Hefner c’est un peu un groupe de ratés. Six ans de carrière et quatre albums pour qu’au final, personne ne s’en souvienne vraiment.
Je ne sais pas exactement ce qu’il en était dans les années 90 puisque j’étais plus occupée à me réjouir de la sortie du dernier L5 (on a tous un passé dark bande de haters), mais en l’an 2011, on adore les ratés.
Darren Hayman a une voix bizarre et une tête de croc-mort. Ce n’est probablement pas quelqu’un de très intéressant puisque ce qu’on retient vraiment de sa mini page wikipédia, c’est qu’il s’est fait casser la gueule à Nottingham en 2009 et que son chien s’appelle Beulah. Accessoirement, qu’il a été découvert par John Peel.
Cependant, Hefner n’est pas plus mauvais qu’un bon Blur, Pulp ou The La’s. Formés en 1995 alors qu’Oasis est au sommet des charts anglais, Hefner tâtonne gentiment la guitare dans le comté d’Essex et se décident à sortir leur premier album « Breaking God’s Heart » en 1998. On retiendra entre autre ‘Love will destroy us in the end‘, un morceau moyennement optimiste sur un air entrainant et gai. Une combinaison qui deviendra très vite la signature stylistique du groupe, notamment sur « The Fidelity Wars« , leur deuxième et meilleur album.
Hefner est un groupe anglais et par conséquent, ils parlent de la vie anglaise : de cigarettes (‘The hymn for the cigarette‘), d’alcool (‘The hymn for the alcohol‘), d’amour (« How can she love me when she doesn’t even love the cinema that I love« …) et se posent quelques autres questions existentielles d’ordre quotidien; « This is London, not Antarctica, so why don’t the tubes run all night? »… C’est dans ce deuxième album que s’exprime le talent de l’obscur Hayman, auteur de petites perles comme ‘I took her love for granted‘, ‘I love only you‘ ou ‘I stole a bride‘. Si l’on doute parfois sur la voix du couplet de ‘we were meant to be‘, on se console bien vite sur une rythmique irrésistible et des refrains indie qui s’envolent directement dans votre hémisphère gauche.

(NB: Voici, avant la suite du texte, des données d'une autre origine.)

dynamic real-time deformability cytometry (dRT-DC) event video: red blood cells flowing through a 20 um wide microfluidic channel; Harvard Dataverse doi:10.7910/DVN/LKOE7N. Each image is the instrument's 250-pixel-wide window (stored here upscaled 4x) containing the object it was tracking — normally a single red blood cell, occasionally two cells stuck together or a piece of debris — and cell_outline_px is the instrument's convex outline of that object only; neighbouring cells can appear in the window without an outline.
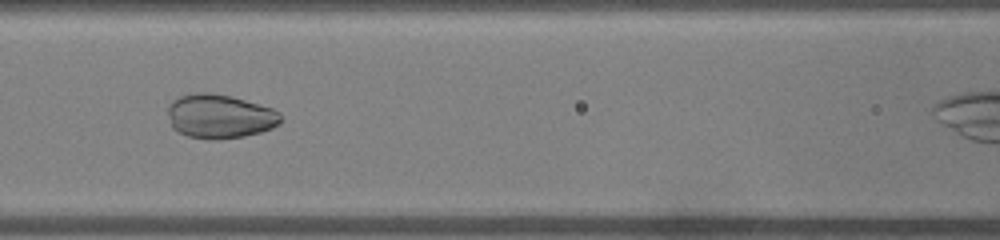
{"species": "common noctule bat (a hibernating species)", "species_latin": "Nyctalus noctula", "temperature_condition": "warm", "stored_images_in_passage": 36, "camera_frame_rate_fps": 3000, "um_per_image_px": 0.085, "animal": {"sex": "male", "body_mass_g": 19.0, "forearm_length_mm": 50.8}, "frame": {"image": 1, "passage_image": 17, "time_ms": 5.333, "image_size_px": [1000, 240], "cell_outline_px": [[284, 120], [280, 124], [272, 128], [260, 132], [244, 136], [216, 140], [188, 136], [172, 128], [168, 116], [168, 104], [172, 100], [180, 96], [196, 92], [212, 92], [232, 96], [272, 108], [280, 112]], "centroid_in_image_um": [18.7, 9.87], "position_along_channel_um": 147.9, "area_um2": 29.3}}
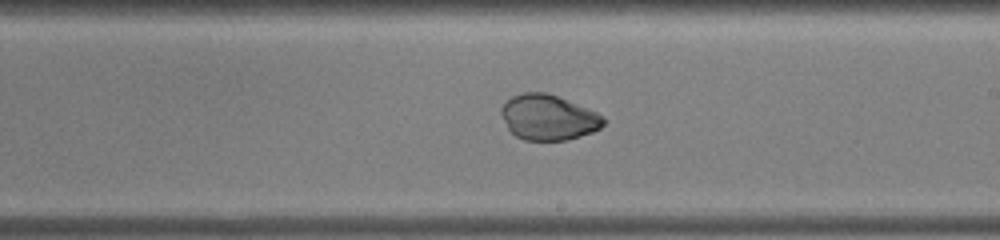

[audio:http://ziknation.com/wp-content/uploads/2011/09/04-I-Took-Her-Love-For-Granted1.mp3|titles=04 – I Took Her Love For Granted]
On ne pourra s’empêcher d’admirer le style direct du parolier qu’est Darren Hayman, bien que sceptique sur ‘Fat Kelly’s teeth‘ qui parle littéralement d’un mec qui se concentre sur « the gap between kelly’s teeth » pour se motiver à culbuter une grosse. Je n’invente rien, « She’s not nearly so pretty, but if I drink more gin, her grace might return« . Classe.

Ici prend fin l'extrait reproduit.